Monitor performance in ARM Cortex-A from your code
To optimize system performance, it is important to have tools to monitor the application performance.
High-end ARM processors based on Cortex-A and Cortex-R include Performance Monitor Unit (PMU) which provides useful information about performance, for example event count and cycle count. PMU is located in CP (Co-processor) 15 register. To access the Co-processors from the code, special instructions MCR (Move from Register to Co-processor) and MRC (Move from Co-processor to Register) are used.
IAR Embedded Workbench for ARM offers intrinsic functions to issue those instructions from source code. Using these functions together makes it possible to see the current status and determine how to brush-up the performance.

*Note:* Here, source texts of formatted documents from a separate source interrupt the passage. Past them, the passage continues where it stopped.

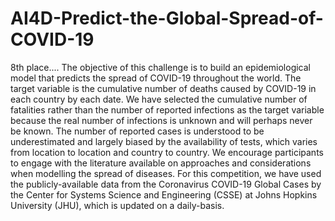 # AI4D-Predict-the-Global-Spread-of-COVID-19
8th place.... The objective of this challenge is to build an epidemiological model that predicts the spread of COVID-19 throughout the world. The target variable is the cumulative number of deaths caused by COVID-19 in each country by each date.  We have selected the cumulative number of fatalities rather than the number of reported infections as the target variable because the real number of infections is unknown and will perhaps never be known. The number of reported cases is understood to be underestimated and largely biased by the availability of tests, which varies from location to location and country to country.  We encourage participants to engage with the literature available on approaches and considerations when modelling the spread of diseases.  For this competition, we have used the publicly-available data from the Coronavirus COVID-19 Global Cases by the Center for Systems Science and Engineering (CSSE) at Johns Hopkins University (JHU), which is updated on a daily-basis.

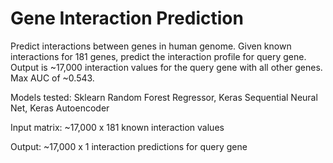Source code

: # Gene Interaction Prediction
Predict interactions between genes in human genome. Given known interactions for 181 genes, predict the interaction profile for query gene. Output is ~17,000 interaction values for the query gene with all other genes. Max AUC of ~0.543. 

Models tested: Sklearn Random Forest Regressor, Keras Sequential Neural Net, Keras Autoencoder

Input matrix: ~17,000 x 181 known interaction values

Output: ~17,000 x 1 interaction predictions for query gene
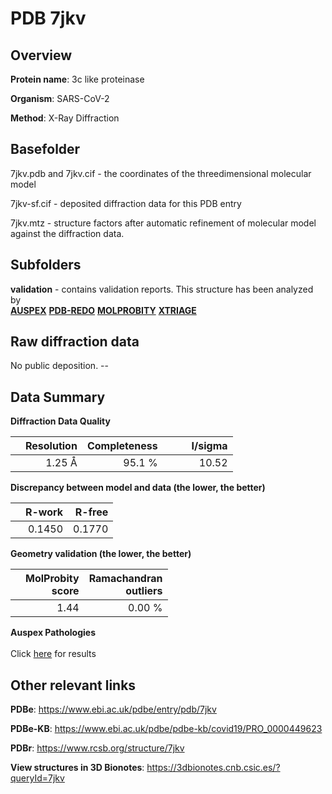 # PDB 7jkv

## Overview

**Protein name**: 3c like proteinase

**Organism**: SARS-CoV-2

**Method**: X-Ray Diffraction



## Basefolder

7jkv.pdb and 7jkv.cif - the coordinates of the threedimensional molecular model

7jkv-sf.cif - deposited diffraction data for this PDB entry

7jkv.mtz - structure factors after automatic refinement of molecular model against the diffraction data.

## Subfolders





**validation** - contains validation reports. This structure has been analyzed by <br>[**AUSPEX**](https://github.com/thorn-lab/coronavirus_structural_task_force/tree/master/pdb/3c_like_proteinase/SARS-CoV-2/7jkv/validation/auspex) [**PDB-REDO**](https://github.com/thorn-lab/coronavirus_structural_task_force/tree/master/pdb/3c_like_proteinase/SARS-CoV-2/7jkv/validation/pdb-redo) [**MOLPROBITY**](https://github.com/thorn-lab/coronavirus_structural_task_force/tree/master/pdb/3c_like_proteinase/SARS-CoV-2/7jkv/validation/molprobity) [**XTRIAGE**](https://github.com/thorn-lab/coronavirus_structural_task_force/blob/master/pdb/3c_like_proteinase/SARS-CoV-2/7jkv/validation/Xtriage_output.log)  



## Raw diffraction data

No public deposition. --<br> 

## Data Summary
**Diffraction Data Quality**

|   | Resolution | Completeness| I/sigma |
|---|-------------:|----------------:|--------------:|
|   |1.25 Å|95.1  %|<img width=50/>10.52|

**Discrepancy between model and data (the lower, the better)**

|   | **R-work**| **R-free**   
|---|-------------:|----------------:|           
||  0.1450|  0.1770|

**Geometry validation (the lower, the better)**

|   |**MolProbity<br>score**| **Ramachandran<br>outliers** 
|---|-------------:|----------------:|
||  1.44|  0.00 %|

**Auspex Pathologies**<br> <br>Click [here](https://github.com/thorn-lab/coronavirus_structural_task_force/blob/master/pdb/3c_like_proteinase/SARS-CoV-2/7jkv/validation/auspex/7jkv_auspex_comments.txt)  for results

 



## Other relevant links 
**PDBe**:  https://www.ebi.ac.uk/pdbe/entry/pdb/7jkv

**PDBe-KB**: https://www.ebi.ac.uk/pdbe/pdbe-kb/covid19/PRO_0000449623 
 
**PDBr**: https://www.rcsb.org/structure/7jkv 

**View structures in 3D Bionotes**: https://3dbionotes.cnb.csic.es/?queryId=7jkv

Let’s take a look at how to use these intrinsic functions and PMU of Cortex-A5 from the code.
Source code to control and get Cycle counter in PMU
To use intrinsic functions to access to Co-Processor, intrinsics.h needs to be included.
#include <stdint.h> //needed for using uint32_t
#include <intrinsics.h>
#define PMCNTENSET_CYCLECOUNTER_ENABLE 31
#define PMCR_CYCLECOUNTER_DIVIDER 3
#define PMCR_CYCLECOUNTER_RESET 2
#define PMCR_CYLECOUNTER_ENABLE 0
__arm uint32_t init_cyclecounter(){
uint32_t value;
//enable cyclecouner function
value =(unsigned long)( 1 << PMCNTENSET_CYCLECOUNTER_ENABLE);
__MCR(15,0,value,9,12,1);
//configure the cyclecounter module
value = __MRC(15,0,9,12,0);
value |= ((1 << PMCR_CYCLECOUNTER_DIVIDER) |
(1 << PMCR_CYCLECOUNTER_RESET) |
(1 << PMCR_CYLECOUNTER_ENABLE));
__MCR(15,0,value,9,12,0);
//read current cyclecounter vlaue
value = __MRC(15,0,9,13,0);
return value;
}
__arm uint32_t get_cyclecounter()
{
//read the current cyclecounter value
uint32_t value;
value = __MRC(15,0,9,13,0);
return value;
}
Simple example for testing the functions
Here is a simple example on how to use those two functions:
#define NUMBER 64
uint32_t a[NUMBER],b[NUMBER],c[NUMBER];
void function_to_be_measured()
{
for(uint32_t i = 0;i<NUMBER;i++)
{
c[i] = a[i]*b[i] + a[i]+b[i];
}
return ;
}
#include <stdio.h>
int main()
{
uint32_t count1, count2 = 0;
init_cyclecounter();
count1 = get_cyclecounter();
function_to_be_measured();
count2 = get_cyclecounter();
printf("time elapsed:%u\n",(count2-count1));
return 1;
}
The result is displayed in cycle count based number. Here are some results with various compiler optimization levels for this particular code:
Low | 414 |
High: Speed | 234 |
High: Speed with vectorization | 117 |
In this example, PMCR_CYCLECOUNTER_DIVIDER is set to update count every 64 cycles. You could clear PMCR_CYCLECOUNTER_DIVIDER to see the cycle counts. If you know the CPU clock cycle, the actual time elapsed can be calculated easily.